Is their a standard methodology for creating a JL that contains only Unique values from the query/relation? E.g. -

1 | a
2 | a
3 | b
4 | c
5 | a
6 | b

would yield a,b,c

Thanks

A bit of a round about way is as follows:

  • Start with a joined list
  • Convert that to an array with split text
  • Make that unique with Unique Elements
  • Take another joined list from the unique array

Another way would be to create a column in the source table that only contains unique values:

  • Add a RowID column
  • Create a single relation that matches the value you are concerned with with itself
  • Use a lookup to fetch the RowID via the relation
  • Add an if-then-else column:
    – If RowID is lookup RowID, then value
  • Take a joined list of the if-then-else column
2 Likes

I do the former (the above) and the initial queries can return 1,000+ results which I convert/convert/convert to get to the unique array/list. Final unique arrays have dozens or scores of unique items.

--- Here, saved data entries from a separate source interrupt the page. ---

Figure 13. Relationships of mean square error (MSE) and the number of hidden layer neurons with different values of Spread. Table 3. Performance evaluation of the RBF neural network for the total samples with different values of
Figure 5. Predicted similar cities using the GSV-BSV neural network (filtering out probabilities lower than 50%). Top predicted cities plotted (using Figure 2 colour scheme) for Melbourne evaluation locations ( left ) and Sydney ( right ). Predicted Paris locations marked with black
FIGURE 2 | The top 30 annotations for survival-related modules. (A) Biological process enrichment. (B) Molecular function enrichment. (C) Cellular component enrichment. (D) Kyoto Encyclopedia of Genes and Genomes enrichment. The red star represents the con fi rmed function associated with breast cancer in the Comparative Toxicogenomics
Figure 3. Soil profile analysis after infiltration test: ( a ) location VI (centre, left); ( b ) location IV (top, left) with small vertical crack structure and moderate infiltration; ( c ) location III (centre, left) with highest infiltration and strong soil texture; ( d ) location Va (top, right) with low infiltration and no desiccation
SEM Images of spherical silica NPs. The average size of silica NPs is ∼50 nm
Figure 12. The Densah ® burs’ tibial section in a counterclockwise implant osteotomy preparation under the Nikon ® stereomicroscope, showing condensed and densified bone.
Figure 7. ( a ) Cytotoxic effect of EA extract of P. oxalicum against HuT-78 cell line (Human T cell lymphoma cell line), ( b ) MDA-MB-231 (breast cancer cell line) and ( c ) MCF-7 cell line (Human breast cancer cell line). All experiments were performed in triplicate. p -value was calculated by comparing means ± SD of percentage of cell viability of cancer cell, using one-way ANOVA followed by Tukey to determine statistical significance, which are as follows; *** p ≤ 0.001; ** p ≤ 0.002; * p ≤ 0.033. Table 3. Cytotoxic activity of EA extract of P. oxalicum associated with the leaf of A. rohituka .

Is the alternative method better/more efficient or scales better? I can use this since most my tables have RowIDs. Not really sure what is efficient/fast/scale within Glide.

Did you consider using a JavaScript column?

A third alternative would be JavaScript, as I see @burningmikey just suggested. You could feed your original Joined List into that and write some code to remove duplicates.

To be honest, I’m not sure which would be most efficient. If you’re dealing with a large number of rows, then I’d probably steer away from option 2, as self relations have been known to cause performance issues with very large tables.

@burningmikey - not a Javascript person so I did not.

@Darren_Murphy - thanks as always, will stay the course since it works - just “looks ugly”

PS. I think Joined lists should offer a ‘unique only’ check box when creating. Would mirror “count unique” in Roll-ups to give you the list of unique items in the count.

Sounds good.

You know you can always use chatGPT to generate JavaScript for you. You just explain what you want to do, add the format of your data, show an example of the output you want and it will do the work for you.

2 Likes

Just in case you wanted to give the JavaScript option a try:

const array = p1.split(', ');
const unique = [...new Set(array)];
return unique.join(',');

3 Likes

Worked as expected. Thanks…now another tool in the old toll box!